Os eletricitários da Cemig entraram, nesta terça-feira, 10, no décimo sexto dia de greve. Em assembleias realizadas no Estado, no dia 09, a categoria decidiu rejeitar a proposta da Cemig, manter a greve por tempo indeterminado e negociar novamente. Nas assembleias, os trabalhadores aprovaram uma contraproposta para a negociação do Acordo Coletivo de Trabalho.
A negociação com a direção da Cemig aconteceu no último dia 04, mesmo assim porque houve pressão dos trabalhadores, que fecharam as portarias da sede da empresa, na Avenida Barbacena, no bairro Santo Agostinho, em Belo Horizonte. Naquele dia os mais de três mil trabalhadores lotados na sede, incluindo diretores, superintendentes e gerentes da empresa, não entraram para trabalhar.
Hoje a categoria realiza protestos na capital e interior. Em Belo Horizonte, as portarias da Cemig da Itambé, no bairro Floresta, e da Subestação Barro Preto foram fechadas. No interior, as portarias da Cemig de Uberaba e Montes Claros também foram fechadas.
Alguns deputados estão reunidos com o presidente da Cemig, Djalma Morais, para discutir o movimento dos eletricitários. Os deputados pediram para que a direção do Sindieletro participasse.
Proposta dos Trabalhadores
1) Abonar os dias de greve.
2) Aumento real de 2,5%
3) Formalização de protocolo para criação de Política de Saúde e Segurança para os trabalhadores do quadro próprio e terceirizados. A realização da primeira reunião deve ocorrer no prazo máximo de até 15 dias após a assinatura do Protocolo e ter todo calendário previamente definido. No período da formatação do protocolo, a Cemig não promoverá qualquer alteração no procedimento de trabalho em atividades que serão objeto de acordo do protocolo.

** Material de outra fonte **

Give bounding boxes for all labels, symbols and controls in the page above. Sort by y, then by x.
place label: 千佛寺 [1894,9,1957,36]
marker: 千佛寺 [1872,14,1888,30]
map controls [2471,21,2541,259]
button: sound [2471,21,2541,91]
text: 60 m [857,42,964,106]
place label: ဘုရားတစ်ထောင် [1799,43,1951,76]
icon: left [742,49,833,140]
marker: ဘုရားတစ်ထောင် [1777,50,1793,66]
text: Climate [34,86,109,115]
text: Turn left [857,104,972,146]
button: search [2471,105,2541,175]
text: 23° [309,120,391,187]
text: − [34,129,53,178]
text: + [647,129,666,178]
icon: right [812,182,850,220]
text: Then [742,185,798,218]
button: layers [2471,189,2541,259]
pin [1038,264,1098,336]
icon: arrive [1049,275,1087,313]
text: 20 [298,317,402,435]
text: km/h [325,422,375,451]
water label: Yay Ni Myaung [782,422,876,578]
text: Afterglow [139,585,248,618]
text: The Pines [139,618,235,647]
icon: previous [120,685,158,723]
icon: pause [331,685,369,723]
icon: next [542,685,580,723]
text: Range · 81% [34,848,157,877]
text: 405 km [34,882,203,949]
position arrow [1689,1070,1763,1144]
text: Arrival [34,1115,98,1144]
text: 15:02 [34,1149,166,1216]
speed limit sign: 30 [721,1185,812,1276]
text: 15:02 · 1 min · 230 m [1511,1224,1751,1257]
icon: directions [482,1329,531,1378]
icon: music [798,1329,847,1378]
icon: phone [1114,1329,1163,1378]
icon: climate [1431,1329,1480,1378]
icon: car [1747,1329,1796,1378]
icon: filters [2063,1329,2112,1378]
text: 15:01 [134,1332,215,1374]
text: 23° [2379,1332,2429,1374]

4) Cancelar todas as demissões arbitrárias durante a greve, inclusive as ocorridas com os concursados da Cemig S.
5) Chamar 1.000 eletricistas do último concurso público.
6) Realizar seleção interna até maio de 2014.
Participação nos Lucros e Resultados
PLR linear. Para 2013/14, metas 100% corporativas. Não serão estabelecidas metas individuais.
Proposta da Cemig
–Aumento real de 1%
– Não abona os dias parados com a greve. Os dias parados seriam pagos com banco de horas.
– Formalizar um protocolo para criar a Política de Saúde e Segurança para os trabalhadores, com primeira reunião no prazo máximo de 15 dias após o fechamento do acordo.
– Não concorda com o cancelamento das demissões feitas na Cemig Serviços e durante a greve
– Mantém a proposta de PLR (Participação nos Lucros e Resultados (PLR) que garante distribuição desigual de valores entre superintendentes, gerentes e trabalhadores. Os chefes são privilegiados com altos valores.
– Prorrogação da validade do Concurso Público, mas não divulga a quantidade de trabalhadores que seriam chamados e nem para quais vagas (eletricistas e técnicos, entre outros).
– PLR: mantém a proposta de privilegiar os altos cargos. Retira metas individuais.